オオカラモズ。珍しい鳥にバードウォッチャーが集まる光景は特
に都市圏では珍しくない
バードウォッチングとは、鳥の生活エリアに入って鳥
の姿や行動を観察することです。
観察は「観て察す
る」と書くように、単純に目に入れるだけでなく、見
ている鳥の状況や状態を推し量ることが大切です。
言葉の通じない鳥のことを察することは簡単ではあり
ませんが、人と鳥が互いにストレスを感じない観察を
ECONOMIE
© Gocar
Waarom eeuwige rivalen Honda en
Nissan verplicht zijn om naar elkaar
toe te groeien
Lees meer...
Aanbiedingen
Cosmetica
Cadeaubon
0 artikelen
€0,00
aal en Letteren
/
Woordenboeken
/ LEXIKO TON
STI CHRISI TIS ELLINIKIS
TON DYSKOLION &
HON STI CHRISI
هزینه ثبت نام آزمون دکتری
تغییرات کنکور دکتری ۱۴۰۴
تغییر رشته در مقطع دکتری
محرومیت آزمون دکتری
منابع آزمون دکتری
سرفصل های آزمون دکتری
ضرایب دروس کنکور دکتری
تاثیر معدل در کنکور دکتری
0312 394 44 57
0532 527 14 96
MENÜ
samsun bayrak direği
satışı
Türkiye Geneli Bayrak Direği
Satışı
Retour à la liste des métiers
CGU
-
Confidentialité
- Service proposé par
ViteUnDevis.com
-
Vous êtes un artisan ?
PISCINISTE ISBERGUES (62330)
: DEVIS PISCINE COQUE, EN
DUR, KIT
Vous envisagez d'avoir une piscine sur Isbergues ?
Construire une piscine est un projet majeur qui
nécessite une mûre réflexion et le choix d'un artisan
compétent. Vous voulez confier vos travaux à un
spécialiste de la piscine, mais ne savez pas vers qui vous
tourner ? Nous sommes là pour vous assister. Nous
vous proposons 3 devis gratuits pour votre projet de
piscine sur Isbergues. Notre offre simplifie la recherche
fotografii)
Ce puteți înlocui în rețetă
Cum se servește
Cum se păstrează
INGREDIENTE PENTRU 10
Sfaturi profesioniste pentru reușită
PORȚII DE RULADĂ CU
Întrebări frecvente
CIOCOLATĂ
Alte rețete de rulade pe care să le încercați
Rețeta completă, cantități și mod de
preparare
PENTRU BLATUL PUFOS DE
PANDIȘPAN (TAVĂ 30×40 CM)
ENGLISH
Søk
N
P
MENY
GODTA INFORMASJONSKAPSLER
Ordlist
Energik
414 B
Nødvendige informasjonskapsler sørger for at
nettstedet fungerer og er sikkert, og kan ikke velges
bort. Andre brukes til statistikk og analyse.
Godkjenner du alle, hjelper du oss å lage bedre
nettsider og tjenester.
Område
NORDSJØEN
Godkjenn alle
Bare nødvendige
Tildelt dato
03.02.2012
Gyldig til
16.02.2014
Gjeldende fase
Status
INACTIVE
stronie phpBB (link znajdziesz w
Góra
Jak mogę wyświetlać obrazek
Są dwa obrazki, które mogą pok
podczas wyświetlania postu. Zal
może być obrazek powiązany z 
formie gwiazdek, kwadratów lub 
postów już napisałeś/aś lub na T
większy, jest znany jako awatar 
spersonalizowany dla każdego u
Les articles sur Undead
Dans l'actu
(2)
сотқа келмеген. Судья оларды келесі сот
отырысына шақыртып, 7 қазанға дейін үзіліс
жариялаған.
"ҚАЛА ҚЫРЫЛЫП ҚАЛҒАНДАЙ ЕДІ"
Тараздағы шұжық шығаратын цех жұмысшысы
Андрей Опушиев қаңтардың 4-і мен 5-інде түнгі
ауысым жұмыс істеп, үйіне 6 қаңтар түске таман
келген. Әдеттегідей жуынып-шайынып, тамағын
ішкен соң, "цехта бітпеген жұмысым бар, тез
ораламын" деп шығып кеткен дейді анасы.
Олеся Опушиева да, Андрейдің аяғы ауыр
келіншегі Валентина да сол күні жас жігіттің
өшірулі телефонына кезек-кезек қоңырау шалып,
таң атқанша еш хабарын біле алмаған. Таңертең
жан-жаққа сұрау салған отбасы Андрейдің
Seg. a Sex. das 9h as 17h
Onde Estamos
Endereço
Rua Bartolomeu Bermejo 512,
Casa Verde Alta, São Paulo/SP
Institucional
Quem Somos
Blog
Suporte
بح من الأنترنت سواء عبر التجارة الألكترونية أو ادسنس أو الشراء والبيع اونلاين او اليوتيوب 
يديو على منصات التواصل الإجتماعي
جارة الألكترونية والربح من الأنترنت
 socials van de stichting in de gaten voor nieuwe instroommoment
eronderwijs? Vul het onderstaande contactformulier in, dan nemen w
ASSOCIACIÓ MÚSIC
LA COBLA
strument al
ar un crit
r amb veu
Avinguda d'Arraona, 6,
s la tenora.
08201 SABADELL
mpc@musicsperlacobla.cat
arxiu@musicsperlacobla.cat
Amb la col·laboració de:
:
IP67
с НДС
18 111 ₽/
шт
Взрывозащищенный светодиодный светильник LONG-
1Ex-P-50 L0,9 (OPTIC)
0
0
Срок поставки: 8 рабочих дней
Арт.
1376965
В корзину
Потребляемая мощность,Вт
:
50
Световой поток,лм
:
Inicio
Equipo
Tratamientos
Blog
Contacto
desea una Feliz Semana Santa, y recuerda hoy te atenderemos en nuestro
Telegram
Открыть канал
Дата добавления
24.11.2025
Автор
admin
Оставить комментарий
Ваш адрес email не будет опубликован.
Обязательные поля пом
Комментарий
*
---+---
(HOW TO COMPLETE THIS TASK): Retype the listing exactly. Leave nothing out.

(RESPONSE TO THIS EXERCISE):
オオカラモズ。珍しい鳥にバードウォッチャーが集まる光景は特
に都市圏では珍しくない
バードウォッチングとは、鳥の生活エリアに入って鳥
の姿や行動を観察することです。
観察は「観て察す
る」と書くように、単純に目に入れるだけでなく、見
ている鳥の状況や状態を推し量ることが大切です。
言葉の通じない鳥のことを察することは簡単ではあり
ませんが、人と鳥が互いにストレスを感じない観察を
ECONOMIE
© Gocar
Waarom eeuwige rivalen Honda en
Nissan verplicht zijn om naar elkaar
toe te groeien
Lees meer...
Aanbiedingen
Cosmetica
Cadeaubon
0 artikelen
€0,00
aal en Letteren
/
Woordenboeken
/ LEXIKO TON
STI CHRISI TIS ELLINIKIS
TON DYSKOLION &
HON STI CHRISI
هزینه ثبت نام آزمون دکتری
تغییرات کنکور دکتری ۱۴۰۴
تغییر رشته در مقطع دکتری
محرومیت آزمون دکتری
منابع آزمون دکتری
سرفصل های آزمون دکتری
ضرایب دروس کنکور دکتری
تاثیر معدل در کنکور دکتری
0312 394 44 57
0532 527 14 96
MENÜ
samsun bayrak direği
satışı
Türkiye Geneli Bayrak Direği
Satışı
Retour à la liste des métiers
CGU
-
Confidentialité
- Service proposé par
ViteUnDevis.com
-
Vous êtes un artisan ?
PISCINISTE ISBERGUES (62330)
: DEVIS PISCINE COQUE, EN
DUR, KIT
Vous envisagez d'avoir une piscine sur Isbergues ?
Construire une piscine est un projet majeur qui
nécessite une mûre réflexion et le choix d'un artisan
compétent. Vous voulez confier vos travaux à un
spécialiste de la piscine, mais ne savez pas vers qui vous
tourner ? Nous sommes là pour vous assister. Nous
vous proposons 3 devis gratuits pour votre projet de
piscine sur Isbergues. Notre offre simplifie la recherche
fotografii)
Ce puteți înlocui în rețetă
Cum se servește
Cum se păstrează
INGREDIENTE PENTRU 10
Sfaturi profesioniste pentru reușită
PORȚII DE RULADĂ CU
Întrebări frecvente
CIOCOLATĂ
Alte rețete de rulade pe care să le încercați
Rețeta completă, cantități și mod de
preparare
PENTRU BLATUL PUFOS DE
PANDIȘPAN (TAVĂ 30×40 CM)
ENGLISH
Søk
N
P
MENY
GODTA INFORMASJONSKAPSLER
Ordlist
Energik
414 B
Nødvendige informasjonskapsler sørger for at
nettstedet fungerer og er sikkert, og kan ikke velges
bort. Andre brukes til statistikk og analyse.
Godkjenner du alle, hjelper du oss å lage bedre
nettsider og tjenester.
Område
NORDSJØEN
Godkjenn alle
Bare nødvendige
Tildelt dato
03.02.2012
Gyldig til
16.02.2014
Gjeldende fase
Status
INACTIVE
stronie phpBB (link znajdziesz w
Góra
Jak mogę wyświetlać obrazek
Są dwa obrazki, które mogą pok
podczas wyświetlania postu. Zal
może być obrazek powiązany z 
formie gwiazdek, kwadratów lub 
postów już napisałeś/aś lub na T
większy, jest znany jako awatar 
spersonalizowany dla każdego u
Les articles sur Undead
Dans l'actu
(2)
сотқа келмеген. Судья оларды келесі сот
отырысына шақыртып, 7 қазанға дейін үзіліс
жариялаған.
"ҚАЛА ҚЫРЫЛЫП ҚАЛҒАНДАЙ ЕДІ"
Тараздағы шұжық шығаратын цех жұмысшысы
Андрей Опушиев қаңтардың 4-і мен 5-інде түнгі
ауысым жұмыс істеп, үйіне 6 қаңтар түске таман
келген. Әдеттегідей жуынып-шайынып, тамағын
ішкен соң, "цехта бітпеген жұмысым бар, тез
ораламын" деп шығып кеткен дейді анасы.
Олеся Опушиева да, Андрейдің аяғы ауыр
келіншегі Валентина да сол күні жас жігіттің
өшірулі телефонына кезек-кезек қоңырау шалып,
таң атқанша еш хабарын біле алмаған. Таңертең
жан-жаққа сұрау салған отбасы Андрейдің
Seg. a Sex. das 9h as 17h
Onde Estamos
Endereço
Rua Bartolomeu Bermejo 512,
Casa Verde Alta, São Paulo/SP
Institucional
Quem Somos
Blog
Suporte
بح من الأنترنت سواء عبر التجارة الألكترونية أو ادسنس أو الشراء والبيع اونلاين او اليوتيوب 
يديو على منصات التواصل الإجتماعي
جارة الألكترونية والربح من الأنترنت
 socials van de stichting in de gaten voor nieuwe instroommoment
eronderwijs? Vul het onderstaande contactformulier in, dan nemen w
ASSOCIACIÓ MÚSIC
LA COBLA
strument al
ar un crit
r amb veu
Avinguda d'Arraona, 6,
s la tenora.
08201 SABADELL
mpc@musicsperlacobla.cat
arxiu@musicsperlacobla.cat
Amb la col·laboració de:
:
IP67
с НДС
18 111 ₽/
шт
Взрывозащищенный светодиодный светильник LONG-
1Ex-P-50 L0,9 (OPTIC)
0
0
Срок поставки: 8 рабочих дней
Арт.
1376965
В корзину
Потребляемая мощность,Вт
:
50
Световой поток,лм
:
Inicio
Equipo
Tratamientos
Blog
Contacto
desea una Feliz Semana Santa, y recuerda hoy te atenderemos en nuestro
Telegram
Открыть канал
Дата добавления
24.11.2025
Автор
admin
Оставить комментарий
Ваш адрес email не будет опубликован.
Обязательные поля пом
Комментарий
*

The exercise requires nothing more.